*** Opening of Document extract ***

I think I understand though.


----------



## traction fan (Oct 5, 2014)

spacomp92653 said:


> thanks. Boy, this is one answer I am going to have to read through a couple of times
> 
> I think I understand though.


spacomp;

Yes, it can be confusing all right. There are really some simple choices though.

1) You can do as Don suggested, and just use any turnout you want, without any electrical modification. If all the wheels on your railroad are in gauge, and whatever brand turnout you choose has flangeways that meet the NMRA gauge specs. Then you probably won't see the short circuit very often.
The catch here, (and the reason those videos, and I, recommend making electrical modifications) is this unfortunate fact. With the exception of Micro Engineering turnouts, every commercial turnout I've ever used * has flangeways that are too wide to meet the gauge's specs. Fortunately this is quite easy to fix, (in fact it's one of the upgrades I'm doing on my grandson's Atlas snap switch turnouts now.) The file below, "Improving Atlas turnouts" explains, starting on page eight, how this can be checked with an NMRA gauge and fixed with styrene shims glued into the flangeways. The main point of adding these shims is to prevent derailments, but a side benefit is that the properly gauged wheels and flangeways tend to keep those metal wheels from getting into a position where they could short the point and stock rails.

[ * I don't know whether the Kato turnouts you asked about Have flangeways that are too wide, or not, because I don't use Kato turnouts. ]

2) Since you may be modifying turnouts mechanically (by adding those shims) why not make the electrical modifications at the same time? None of the modifications, either mechanical, or electrical, is difficult at all.

*** Close of Document extract ***

The task:
In the forum thread on model railroad turnouts, which brand is named as the exception among commercial turnouts with flangeways too wide for the gauge's specs?

*** Opening of Data ***

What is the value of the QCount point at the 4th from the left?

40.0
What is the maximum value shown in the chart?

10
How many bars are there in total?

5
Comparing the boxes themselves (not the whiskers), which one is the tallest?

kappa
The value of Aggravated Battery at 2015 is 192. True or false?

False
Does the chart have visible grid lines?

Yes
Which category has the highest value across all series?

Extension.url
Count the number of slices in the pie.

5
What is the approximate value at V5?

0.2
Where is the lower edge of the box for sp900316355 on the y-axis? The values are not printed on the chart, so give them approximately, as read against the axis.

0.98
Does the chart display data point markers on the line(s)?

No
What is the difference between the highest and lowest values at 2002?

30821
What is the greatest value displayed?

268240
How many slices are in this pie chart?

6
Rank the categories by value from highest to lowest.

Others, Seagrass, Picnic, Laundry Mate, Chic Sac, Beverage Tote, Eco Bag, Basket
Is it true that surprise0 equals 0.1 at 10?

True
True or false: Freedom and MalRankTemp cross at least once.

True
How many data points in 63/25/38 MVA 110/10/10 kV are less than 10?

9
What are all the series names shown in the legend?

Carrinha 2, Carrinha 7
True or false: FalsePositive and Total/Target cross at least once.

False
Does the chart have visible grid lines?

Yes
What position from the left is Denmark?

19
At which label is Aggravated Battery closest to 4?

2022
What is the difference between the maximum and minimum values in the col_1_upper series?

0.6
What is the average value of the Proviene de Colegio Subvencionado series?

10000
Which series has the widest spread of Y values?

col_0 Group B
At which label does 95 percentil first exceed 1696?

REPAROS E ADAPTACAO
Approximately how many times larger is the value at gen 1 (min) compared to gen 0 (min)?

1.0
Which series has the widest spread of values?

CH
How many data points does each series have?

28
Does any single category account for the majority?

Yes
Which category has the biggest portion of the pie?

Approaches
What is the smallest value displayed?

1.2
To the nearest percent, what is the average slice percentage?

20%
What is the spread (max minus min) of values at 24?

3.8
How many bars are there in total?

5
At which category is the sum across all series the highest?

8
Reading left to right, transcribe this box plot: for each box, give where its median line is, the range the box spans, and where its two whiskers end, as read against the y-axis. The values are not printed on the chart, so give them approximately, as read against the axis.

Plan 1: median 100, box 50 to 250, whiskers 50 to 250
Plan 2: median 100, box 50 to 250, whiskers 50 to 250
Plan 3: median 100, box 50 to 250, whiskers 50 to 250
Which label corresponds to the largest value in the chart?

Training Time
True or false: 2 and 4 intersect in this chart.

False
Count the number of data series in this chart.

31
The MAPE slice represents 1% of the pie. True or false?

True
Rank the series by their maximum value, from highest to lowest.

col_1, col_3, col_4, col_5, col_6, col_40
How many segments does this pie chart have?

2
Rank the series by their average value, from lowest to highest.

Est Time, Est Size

*** Close of Data ***

Exercise result:
Micro Engineering turnouts.